┌──
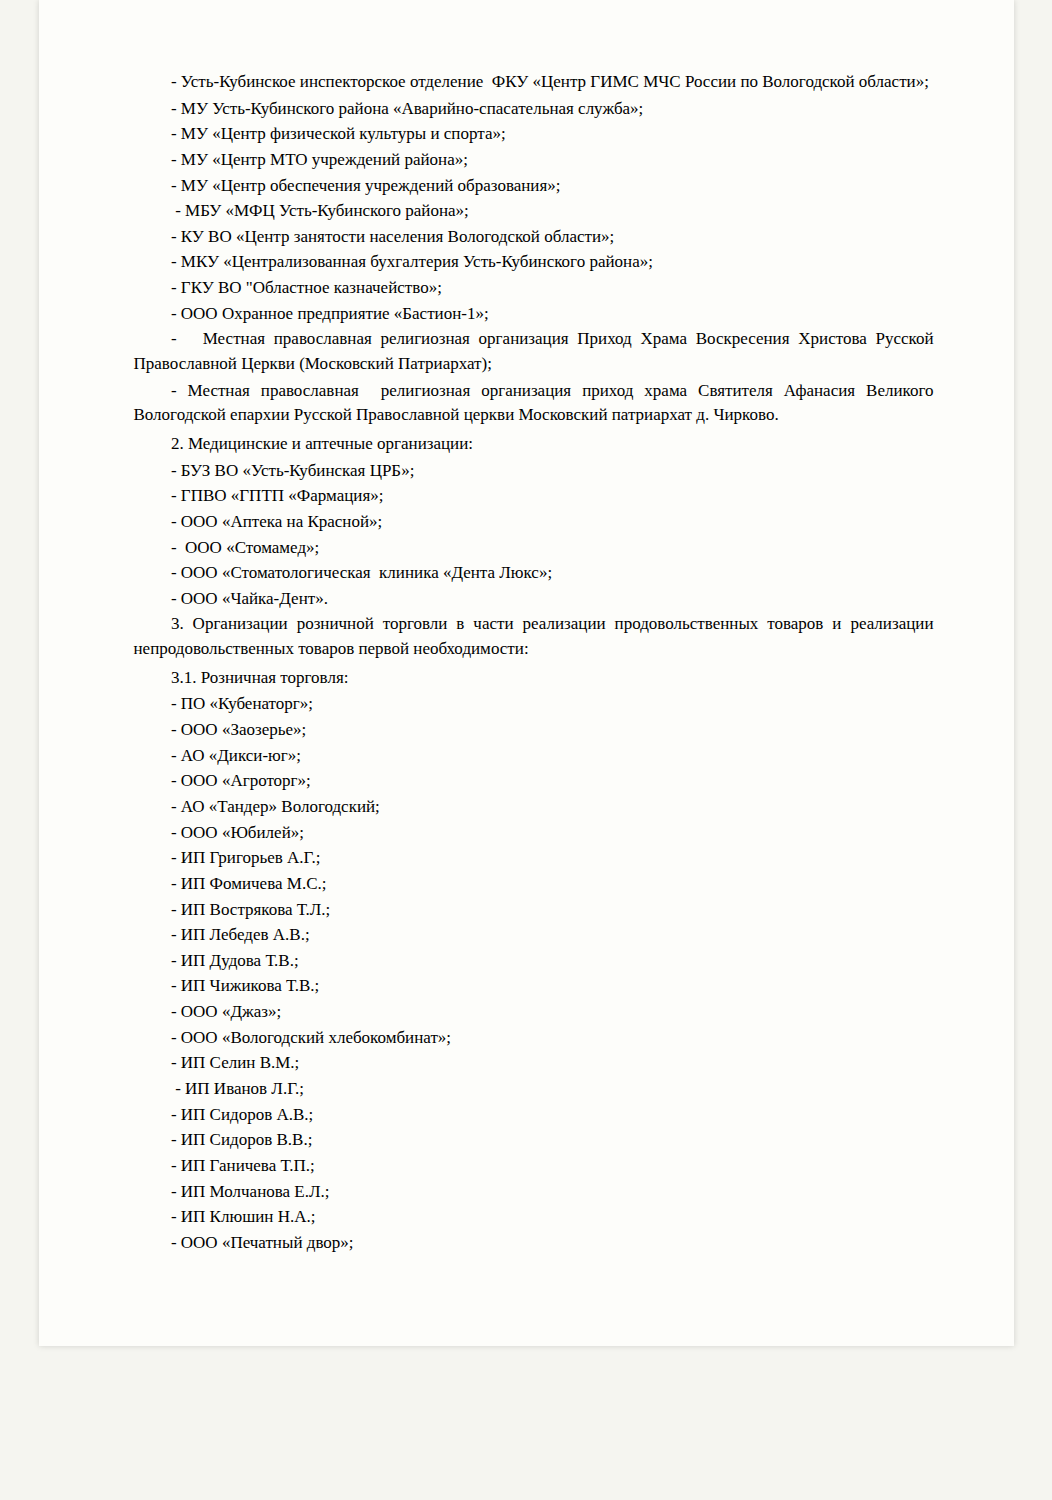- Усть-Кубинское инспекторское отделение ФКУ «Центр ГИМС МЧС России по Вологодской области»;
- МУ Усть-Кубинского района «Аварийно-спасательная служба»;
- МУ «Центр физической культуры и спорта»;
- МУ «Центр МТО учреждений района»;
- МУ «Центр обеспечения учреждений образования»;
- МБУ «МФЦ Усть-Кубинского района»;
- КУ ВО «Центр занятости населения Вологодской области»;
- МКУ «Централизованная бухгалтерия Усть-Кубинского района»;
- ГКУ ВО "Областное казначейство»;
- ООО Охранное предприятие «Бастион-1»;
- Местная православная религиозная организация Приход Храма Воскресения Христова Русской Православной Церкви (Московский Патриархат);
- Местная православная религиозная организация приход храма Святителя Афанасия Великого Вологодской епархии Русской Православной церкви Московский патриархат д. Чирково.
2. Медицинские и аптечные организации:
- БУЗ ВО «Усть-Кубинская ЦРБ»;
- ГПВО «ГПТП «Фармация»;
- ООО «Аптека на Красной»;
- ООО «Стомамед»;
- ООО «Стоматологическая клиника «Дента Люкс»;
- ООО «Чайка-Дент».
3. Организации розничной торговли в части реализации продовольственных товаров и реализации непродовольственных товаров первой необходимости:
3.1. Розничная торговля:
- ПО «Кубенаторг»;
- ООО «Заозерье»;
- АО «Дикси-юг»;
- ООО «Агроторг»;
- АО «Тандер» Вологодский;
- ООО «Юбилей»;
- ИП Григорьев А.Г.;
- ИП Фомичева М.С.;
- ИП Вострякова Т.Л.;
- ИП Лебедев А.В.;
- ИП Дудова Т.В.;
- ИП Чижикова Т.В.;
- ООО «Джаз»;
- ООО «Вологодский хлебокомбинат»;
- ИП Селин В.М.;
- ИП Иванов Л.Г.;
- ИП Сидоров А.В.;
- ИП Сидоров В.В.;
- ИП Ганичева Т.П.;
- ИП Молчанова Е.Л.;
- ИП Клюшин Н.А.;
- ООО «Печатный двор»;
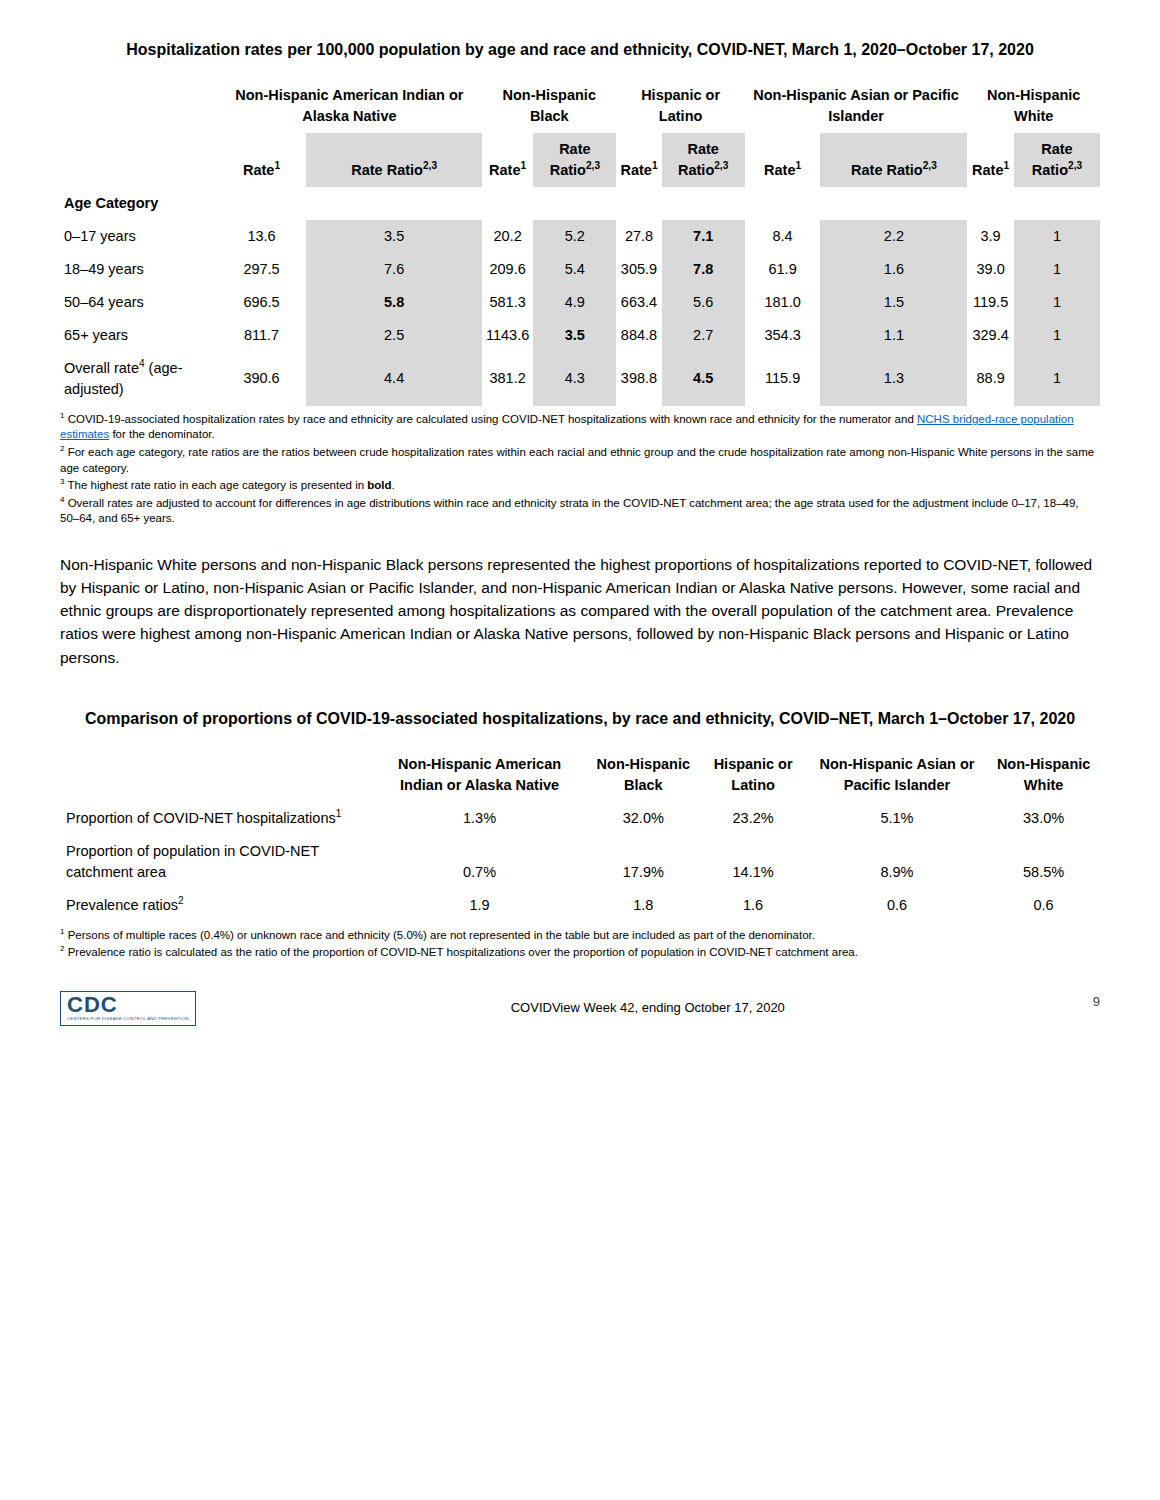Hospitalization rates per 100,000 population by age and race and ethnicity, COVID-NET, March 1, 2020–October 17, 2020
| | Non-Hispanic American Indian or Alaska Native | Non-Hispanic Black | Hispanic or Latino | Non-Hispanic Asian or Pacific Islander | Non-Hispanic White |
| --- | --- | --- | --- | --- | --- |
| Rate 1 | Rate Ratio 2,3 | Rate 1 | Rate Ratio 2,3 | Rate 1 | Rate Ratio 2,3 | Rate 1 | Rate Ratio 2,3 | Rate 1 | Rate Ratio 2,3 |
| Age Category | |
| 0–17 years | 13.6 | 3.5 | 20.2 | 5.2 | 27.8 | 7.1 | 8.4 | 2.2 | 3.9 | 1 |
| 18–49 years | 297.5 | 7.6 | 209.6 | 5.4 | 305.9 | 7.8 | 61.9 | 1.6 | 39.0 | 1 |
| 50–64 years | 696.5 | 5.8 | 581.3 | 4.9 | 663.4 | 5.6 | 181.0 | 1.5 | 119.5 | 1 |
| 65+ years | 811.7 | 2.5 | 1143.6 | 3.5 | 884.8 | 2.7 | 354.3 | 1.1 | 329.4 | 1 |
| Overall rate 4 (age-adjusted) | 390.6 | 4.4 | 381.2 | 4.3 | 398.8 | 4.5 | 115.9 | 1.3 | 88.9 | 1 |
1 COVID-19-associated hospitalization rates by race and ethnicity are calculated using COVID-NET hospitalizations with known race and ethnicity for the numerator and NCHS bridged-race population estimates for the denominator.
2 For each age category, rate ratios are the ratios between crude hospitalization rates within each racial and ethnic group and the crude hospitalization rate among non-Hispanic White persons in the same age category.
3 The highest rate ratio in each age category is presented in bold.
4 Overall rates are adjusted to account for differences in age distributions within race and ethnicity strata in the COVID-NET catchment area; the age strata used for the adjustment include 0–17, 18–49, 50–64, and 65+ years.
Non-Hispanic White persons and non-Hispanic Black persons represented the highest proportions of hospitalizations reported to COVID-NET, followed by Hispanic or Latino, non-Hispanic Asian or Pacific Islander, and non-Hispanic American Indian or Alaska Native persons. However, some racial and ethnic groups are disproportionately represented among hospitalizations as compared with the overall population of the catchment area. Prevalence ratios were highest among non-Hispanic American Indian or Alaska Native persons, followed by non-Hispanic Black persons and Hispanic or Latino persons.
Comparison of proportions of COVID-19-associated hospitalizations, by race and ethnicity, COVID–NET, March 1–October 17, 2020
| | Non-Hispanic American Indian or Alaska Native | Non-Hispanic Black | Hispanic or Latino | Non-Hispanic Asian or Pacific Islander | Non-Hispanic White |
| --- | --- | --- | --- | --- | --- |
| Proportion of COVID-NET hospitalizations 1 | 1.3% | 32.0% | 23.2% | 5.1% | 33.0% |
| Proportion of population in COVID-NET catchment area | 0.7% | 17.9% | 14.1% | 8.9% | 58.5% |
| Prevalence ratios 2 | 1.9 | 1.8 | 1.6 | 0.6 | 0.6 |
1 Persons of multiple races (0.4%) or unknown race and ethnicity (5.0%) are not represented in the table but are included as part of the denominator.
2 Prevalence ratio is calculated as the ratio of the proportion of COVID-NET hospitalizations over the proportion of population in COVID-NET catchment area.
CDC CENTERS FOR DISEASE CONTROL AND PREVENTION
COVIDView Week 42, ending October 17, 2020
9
└──
┌──
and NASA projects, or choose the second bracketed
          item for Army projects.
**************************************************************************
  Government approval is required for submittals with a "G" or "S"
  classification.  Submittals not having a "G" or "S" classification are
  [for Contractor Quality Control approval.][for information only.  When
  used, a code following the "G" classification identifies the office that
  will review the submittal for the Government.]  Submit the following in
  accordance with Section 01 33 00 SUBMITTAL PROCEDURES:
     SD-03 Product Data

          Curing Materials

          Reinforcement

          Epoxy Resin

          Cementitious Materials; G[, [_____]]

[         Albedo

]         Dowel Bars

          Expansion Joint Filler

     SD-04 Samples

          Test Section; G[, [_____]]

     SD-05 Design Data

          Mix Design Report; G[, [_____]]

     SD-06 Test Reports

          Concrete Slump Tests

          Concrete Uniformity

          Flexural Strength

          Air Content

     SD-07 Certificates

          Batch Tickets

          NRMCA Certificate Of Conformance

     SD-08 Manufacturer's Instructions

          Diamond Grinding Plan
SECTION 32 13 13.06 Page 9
└──
┌──
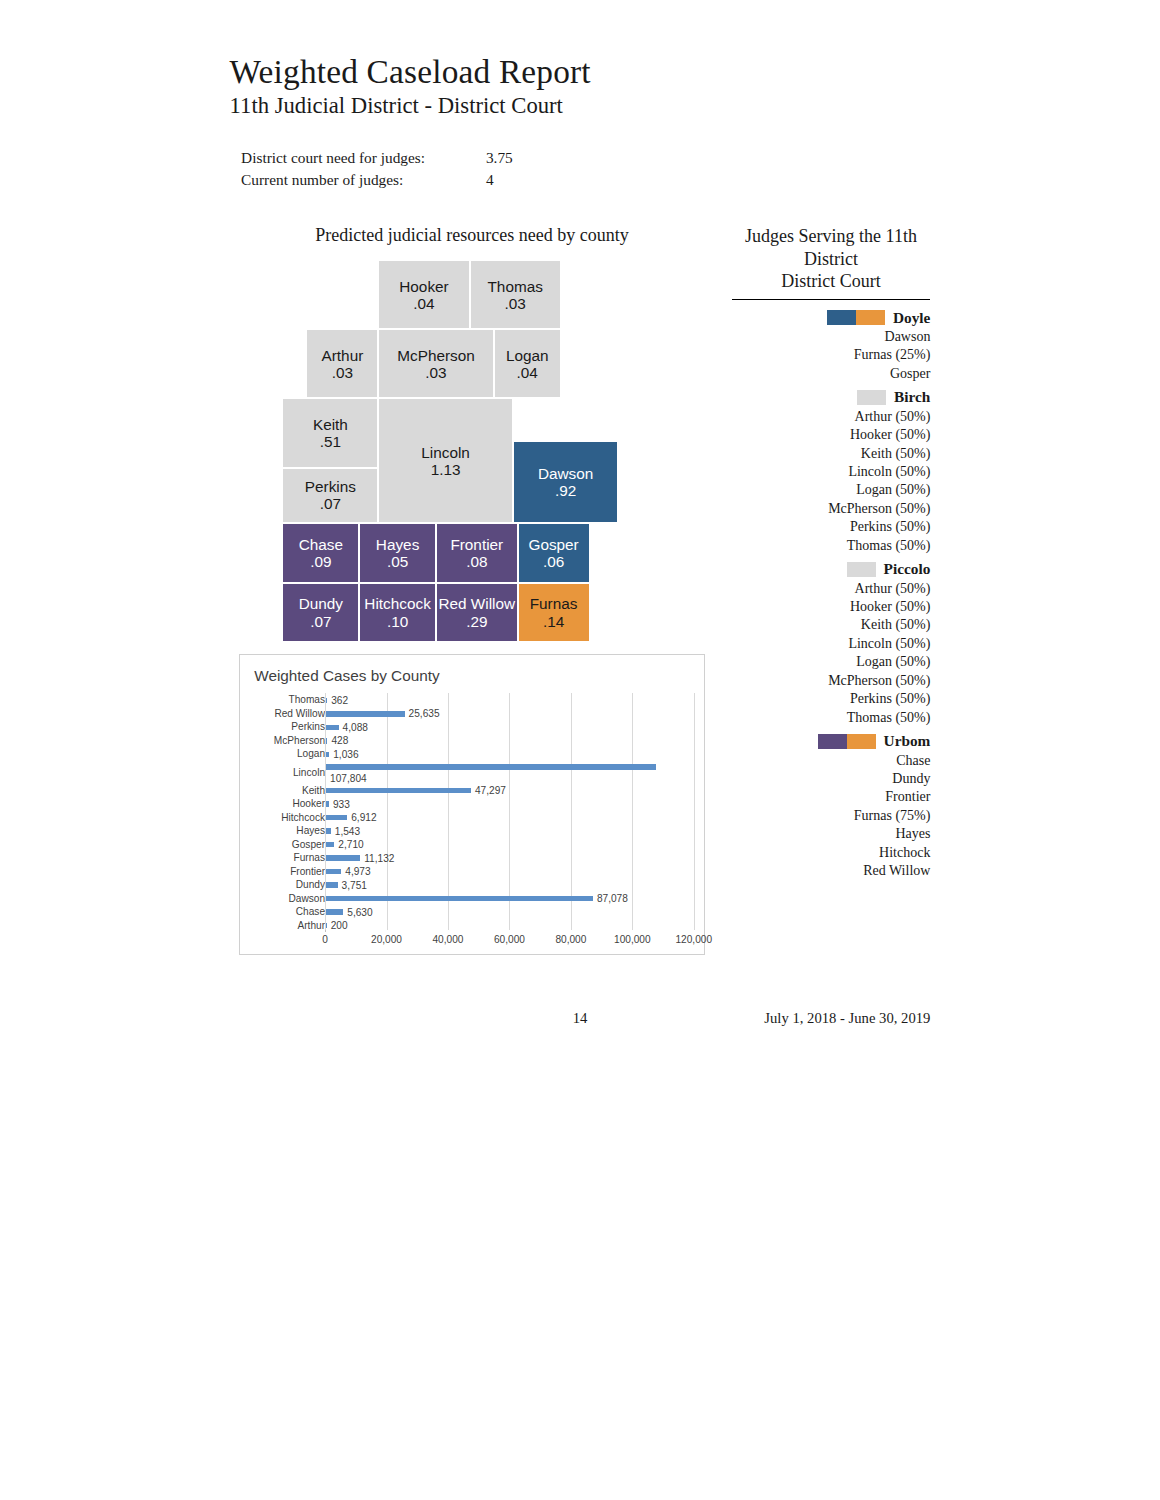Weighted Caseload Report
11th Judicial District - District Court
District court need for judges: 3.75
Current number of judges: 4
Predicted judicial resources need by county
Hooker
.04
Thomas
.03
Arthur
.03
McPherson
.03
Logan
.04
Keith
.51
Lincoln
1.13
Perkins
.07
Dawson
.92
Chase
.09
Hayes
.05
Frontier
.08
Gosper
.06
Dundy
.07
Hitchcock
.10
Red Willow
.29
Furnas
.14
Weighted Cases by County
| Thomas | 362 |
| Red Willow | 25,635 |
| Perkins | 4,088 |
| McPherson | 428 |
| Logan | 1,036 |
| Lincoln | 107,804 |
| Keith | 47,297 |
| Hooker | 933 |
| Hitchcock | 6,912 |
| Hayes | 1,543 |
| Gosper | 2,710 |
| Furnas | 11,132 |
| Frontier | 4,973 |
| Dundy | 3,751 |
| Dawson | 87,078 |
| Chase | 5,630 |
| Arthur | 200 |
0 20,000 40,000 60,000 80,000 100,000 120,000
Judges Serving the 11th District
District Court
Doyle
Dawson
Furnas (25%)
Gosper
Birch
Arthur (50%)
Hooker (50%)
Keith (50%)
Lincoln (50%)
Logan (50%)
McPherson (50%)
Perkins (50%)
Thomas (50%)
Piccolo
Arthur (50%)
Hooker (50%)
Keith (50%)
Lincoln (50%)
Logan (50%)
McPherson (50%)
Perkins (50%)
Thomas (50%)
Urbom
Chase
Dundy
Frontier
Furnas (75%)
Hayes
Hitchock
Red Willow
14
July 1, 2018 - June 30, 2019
└──
Exercise goal => Repeat, without pictures, exactly the lines of the data above from the one containing "- ИП Селин В.М.;" through the one containing "119.5 | 1 |", including both and adding nothing.

Answer box =>
- ИП Селин В.М.;
- ИП Иванов Л.Г.;
- ИП Сидоров А.В.;
- ИП Сидоров В.В.;
- ИП Ганичева Т.П.;
- ИП Молчанова Е.Л.;
- ИП Клюшин Н.А.;
- ООО «Печатный двор»;
Hospitalization rates per 100,000 population by age and race and ethnicity, COVID-NET, March 1, 2020–October 17, 2020
| | Non-Hispanic American Indian or Alaska Native | Non-Hispanic Black | Hispanic or Latino | Non-Hispanic Asian or Pacific Islander | Non-Hispanic White |
| --- | --- | --- | --- | --- | --- |
| Rate 1 | Rate Ratio 2,3 | Rate 1 | Rate Ratio 2,3 | Rate 1 | Rate Ratio 2,3 | Rate 1 | Rate Ratio 2,3 | Rate 1 | Rate Ratio 2,3 |
| Age Category | |
| 0–17 years | 13.6 | 3.5 | 20.2 | 5.2 | 27.8 | 7.1 | 8.4 | 2.2 | 3.9 | 1 |
| 18–49 years | 297.5 | 7.6 | 209.6 | 5.4 | 305.9 | 7.8 | 61.9 | 1.6 | 39.0 | 1 |
| 50–64 years | 696.5 | 5.8 | 581.3 | 4.9 | 663.4 | 5.6 | 181.0 | 1.5 | 119.5 | 1 |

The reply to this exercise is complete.